For more information about data used in this study please refer to [https://portal.gdc.cancer.gov] for Files: the breast cancer (BRCA) and Skin Cutaneous Melanoma (SKCM) arms of the Cancer Genome Atlas downloaded via `TCGAbiolinks' (V package in R accessed 6/27/2017; and [https://www.ncbi.nlm.nih.gov] entry GSE98394.
- The latest version of R can be downloaded at https://www.r-project.org/ and should download in under one minute
- The latest version of RStudio can be downloaded at https://www.rstudio.com/products/rstudio/download/ and should install in under one minute
- Download the files from the repository and extract the files from the zip folder to your desired working folder. The extraction process should be near instantaneous.
- Open the six provided R scripts and change the address in the setwd() command on each file to reflect the folder you saved the files to. The scripts should open instanteously.
- Ensure all R Libraries listed in the Software Requirements are installed.
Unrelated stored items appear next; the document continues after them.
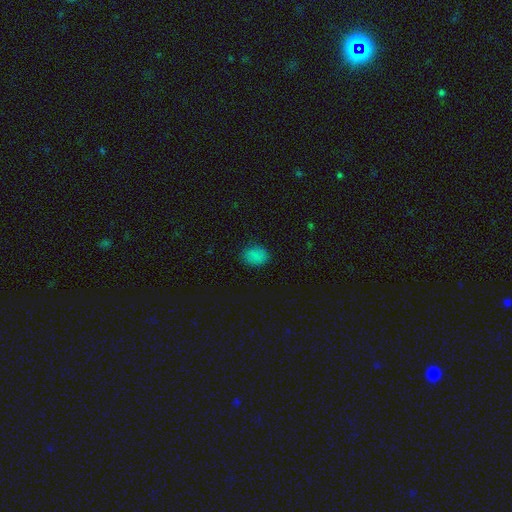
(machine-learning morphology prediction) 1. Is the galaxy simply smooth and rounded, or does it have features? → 84% smooth, 12% star or artifact, 4% featured or disk.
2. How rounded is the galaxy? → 65% in between, 34% round, 1% cigar-shaped.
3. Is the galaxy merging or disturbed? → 83% none, 13% minor disturbance, 3% major disturbance, 1% merger.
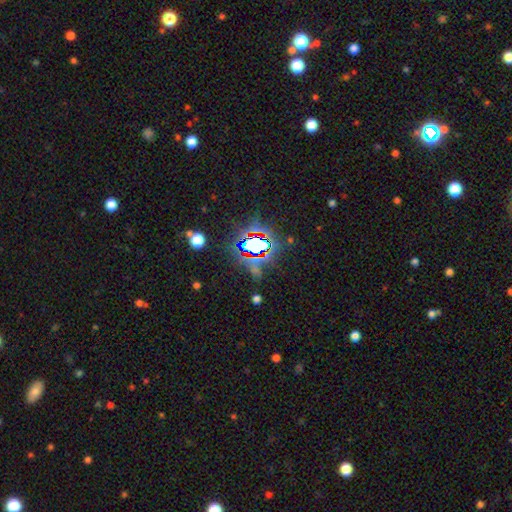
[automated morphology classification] smooth_or_featured: star or artifact (p=0.77) [alt: smooth p=0.14]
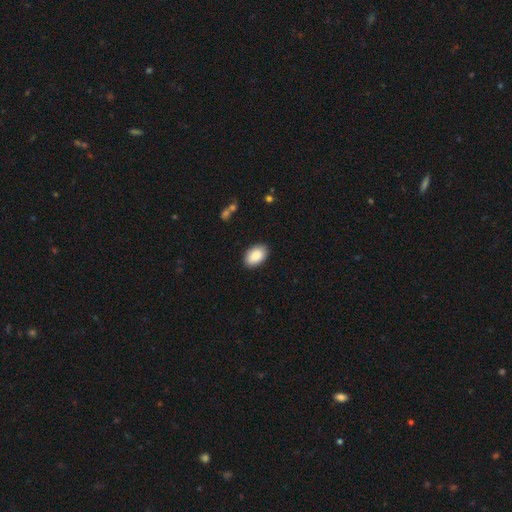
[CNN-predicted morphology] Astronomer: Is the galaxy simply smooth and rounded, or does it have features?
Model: smooth — 90%.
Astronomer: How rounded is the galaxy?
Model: in between — 92%.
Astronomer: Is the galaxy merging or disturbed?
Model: none — 88%.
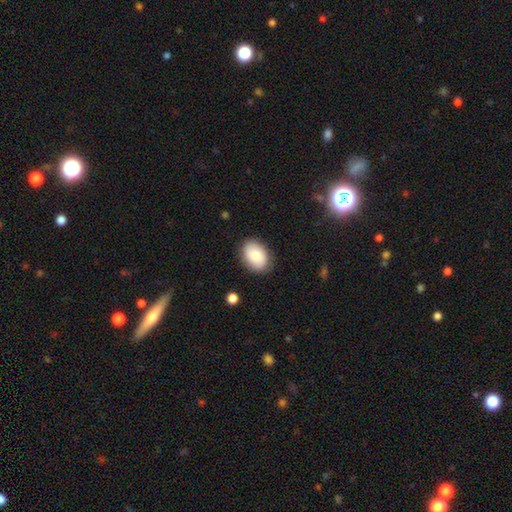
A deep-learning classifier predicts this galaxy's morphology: Smooth or featured?
  - smooth: 80% *
  - featured or disk: 13%
  - star or artifact: 7%
How rounded?
  - in between: 80% *
  - round: 19%
  - cigar-shaped: 1%
Merging?
  - none: 85% *
  - minor disturbance: 11%
  - major disturbance: 3%
  - merger: 1%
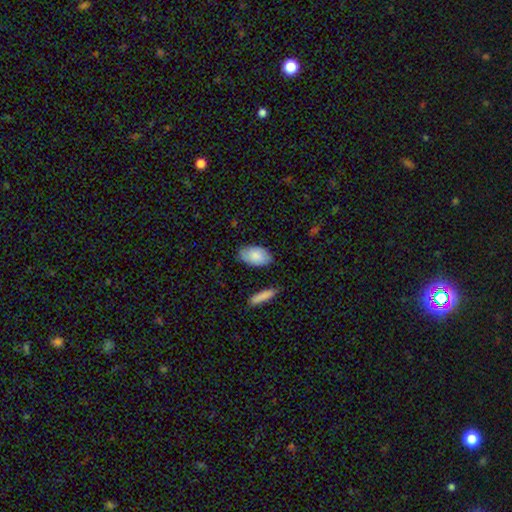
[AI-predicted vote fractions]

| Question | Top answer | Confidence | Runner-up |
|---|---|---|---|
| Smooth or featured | smooth | 85% | featured or disk (9%) |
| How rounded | in between | 94% | round (4%) |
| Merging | none | 80% | minor disturbance (15%) |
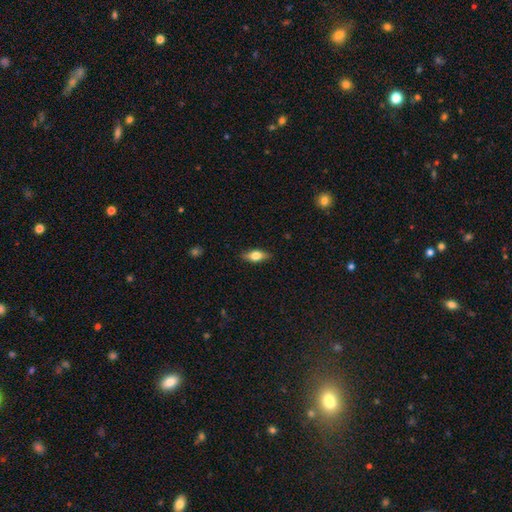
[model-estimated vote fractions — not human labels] Q: Smooth or featured?
A: smooth (68%); runner-up: featured or disk (25%)
Q: How rounded?
A: in between (78%); runner-up: cigar-shaped (17%)
Q: Merging?
A: none (85%); runner-up: minor disturbance (12%)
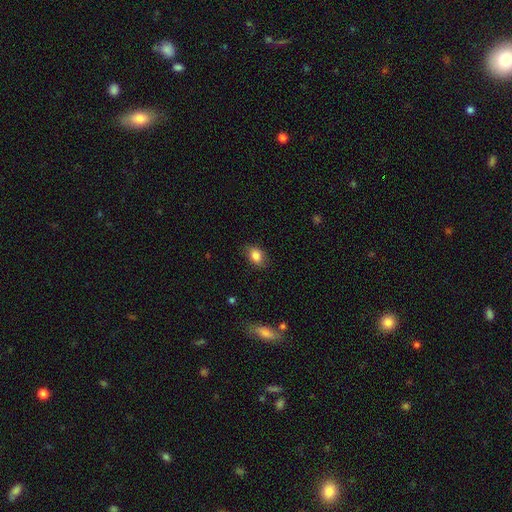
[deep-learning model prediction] A smooth galaxy with no disk features (83%) that is in between round and cigar-shaped (75%). Merging: none (76%).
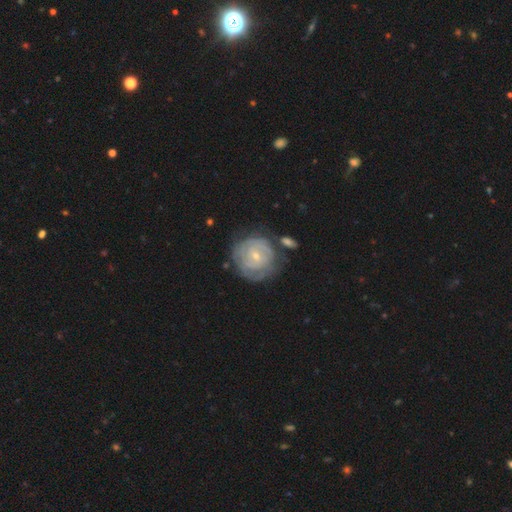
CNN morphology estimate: A featured or disk galaxy (70%) with no bar (63%), tight (79%) spiral arms (79%) and a small central bulge (71%).

Vote fractions:
- Smooth or featured? featured or disk: 70% / smooth: 24% / star or artifact: 6%
- Edge-on disk? no: 97% / yes: 3%
- Bar? no: 63% / weak: 31% / strong: 6%
- Spiral arms? yes: 79% / no: 21%
- Spiral winding? tight: 79% / medium: 16% / loose: 6%
- Spiral arm count? can't tell: 58% / 2: 17% / 3: 10% / 4: 7% / 1: 5% / more than 4: 4%
- Bulge size? small: 71% / moderate: 25% / none: 2% / large: 1% / dominant: 1%
- Merging? none: 63% / minor disturbance: 20% / major disturbance: 9% / merger: 7%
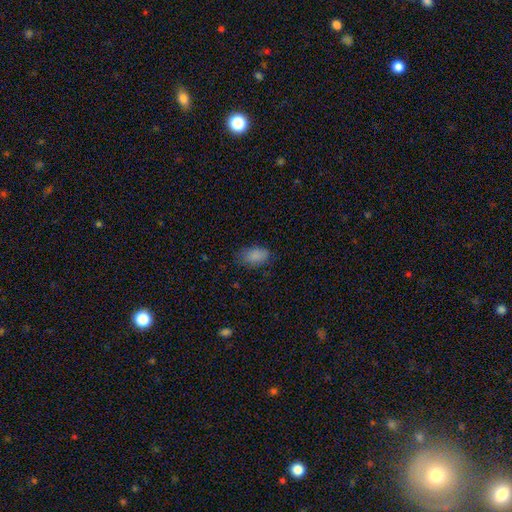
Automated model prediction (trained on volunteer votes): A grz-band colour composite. It shows a smooth galaxy with no disk features (86%) that is in between round and cigar-shaped (91%). Merging: none (71%).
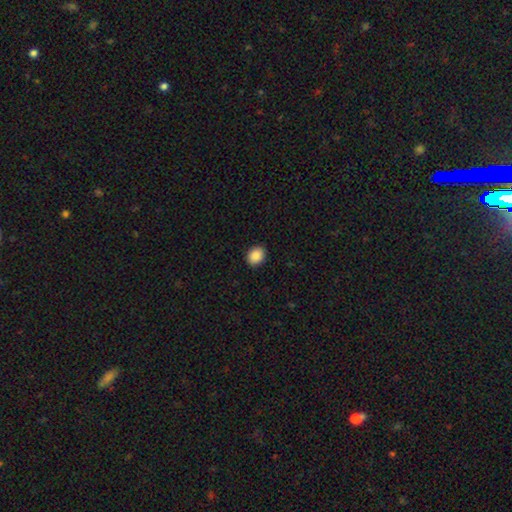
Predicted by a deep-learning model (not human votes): A smooth galaxy with no disk features (89%) that is round (56%). Merging: none (90%).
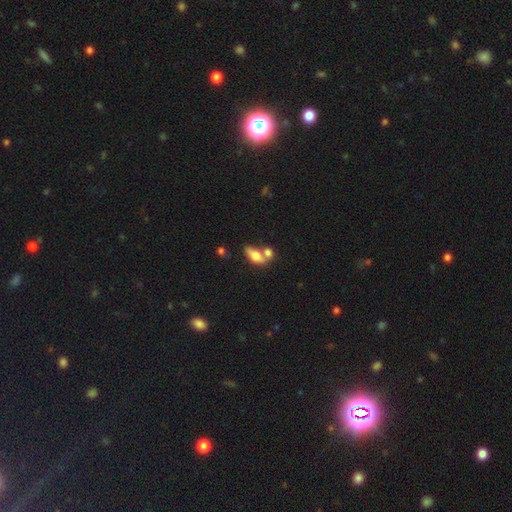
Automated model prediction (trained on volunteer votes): A smooth galaxy with no disk features (69%) that is in between round and cigar-shaped (83%).

Vote fractions:
- Smooth or featured? smooth: 69% / featured or disk: 23% / star or artifact: 8%
- How rounded? in between: 83% / cigar-shaped: 9% / round: 8%
- Merging? merger: 52% / none: 31% / minor disturbance: 11% / major disturbance: 6%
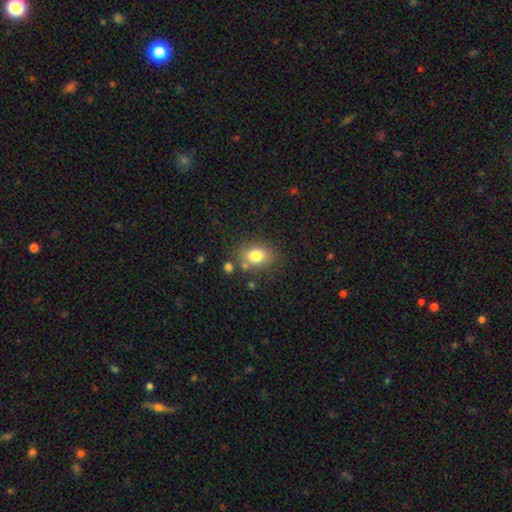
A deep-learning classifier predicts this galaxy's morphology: Smooth or featured? smooth (80%)
How rounded? in between (63%)
Merging? none (73%)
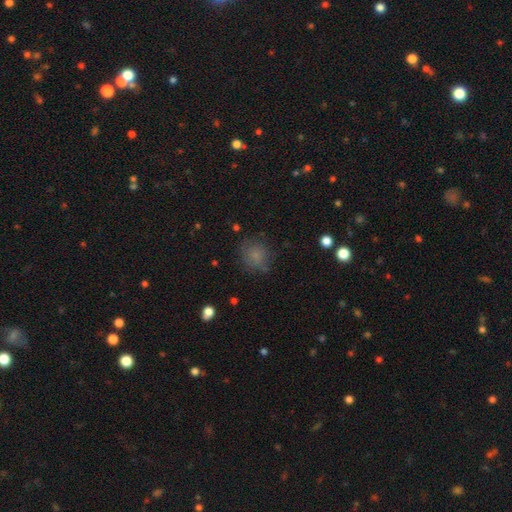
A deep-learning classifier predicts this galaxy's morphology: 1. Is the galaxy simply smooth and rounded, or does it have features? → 77% smooth, 12% star or artifact, 11% featured or disk.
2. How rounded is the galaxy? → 83% round, 16% in between, 1% cigar-shaped.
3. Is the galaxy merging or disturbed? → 71% none, 19% minor disturbance, 8% major disturbance, 2% merger.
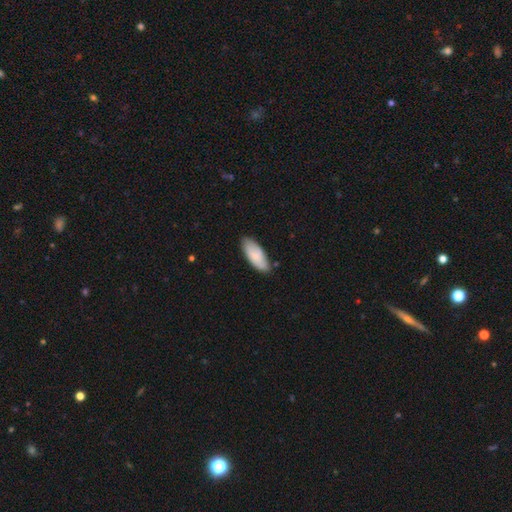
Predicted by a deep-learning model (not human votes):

Code for the installation of all packages is provided below.
if (!requireNamespace("BiocManager", quietly = TRUE))
install.packages("BiocManager")
BiocManager::install("SummarizedExperiment")
BiocManager::install("TCGAbiolinks")
BiocManager::install("Rgraphviz")
install.packages(c('colorspace','MASS', 'lattice'))
install.packages("https://www.bnlearn.com/releases/bnlearn_latest.tar.gz", repos = NULL, type = "source")
Running the scripts in the order provided will generate all relevant figures and data tables for the given portion of the study. Below you'll find a list of each script, it's run time, the files added to the working directory, and the number of figures generated.
-
1_BRCA_PreProcess.R
- Run time: 14.5 minutes
- Files created:
- GDCdata file folder
- BRCA_RNAseq_HK.txt
- BRCA_TPM_HK.Rda
- brca-RNAseq-Counts.rda
- Figures generated: 1
-
2_BRCA-EMT-SM.R
- Run time: < 10 seconds
- Files created:
- BRCA_EMT_SM.csv
- Figures generated: 2
-
3_BRCA-Proliferation-SM.R
- Run time: < 10 seconds
- Files created:
- BRCA_proliferation_Zscore.csv
- Figures generated: 1
-
4_Merge_Datasets.R
- Run time: < 10 seconds
- Files created:
- BRCA_digitalcytometry_tot_noise.csv
- Figures generated: 7
-
5_BRCA_BN_SeedEdges_Interval.R
- Run time: 23 minutes
- Files created:
- BRCA_HYBRID_CIBERSORT Bootstrap 10000_[insert algorithm].csv
- algorithms: gs, rsmax2, mmhc, tabu, hc, pc_stable, iamb_fdr, si_hiton_pc, mmpc, iamb
- BRCA-Hybrid-CorrelationStructure.pdf
- BRCA-HybridVariableDist.pdf
- BRCA_hybrid_CIBERSORT_Seed_Summary_Int.csv
- BRCA_HYBRID_CIBERSORT Bootstrap 10000_[insert algorithm].csv
- Figures generated: 1
-
6_BRCA_BN_EnsembleDAG.R
- Run time: 2 minutes
- Files created:
- BRCA_CIBERSORT_NKsubset_L1_mmhc.csv
- BRCA_CIBERSORT_NKsubset_mmhc_Hybrid_Merge.csv
- BRCA_ModelvsData-hybrid
- Figures generated: 1
The code provided in this repository reproduces the main results of the study of D.J. Klinke, A. Fernandez, W. Deng, H. Latifizadeh, and A.C. Pirkey "Data-driven learning how oncogenic gene expression locally alters heterocellular networks" but it is not meant as a self-contained module for use in further analysis.
Klinke, D.J., Fernandez, A., Deng, W., Latifizadeh, H. & Pirkey, A.C., "Data-driven learning how oncogenic gene expression locally alters heterocellular networks." Nature Communications (2022). Apr 13;13(1):1986. doi: 10.1038/s41467-022-29636-3. PMID: 35418177; PMCID: PMC9007999.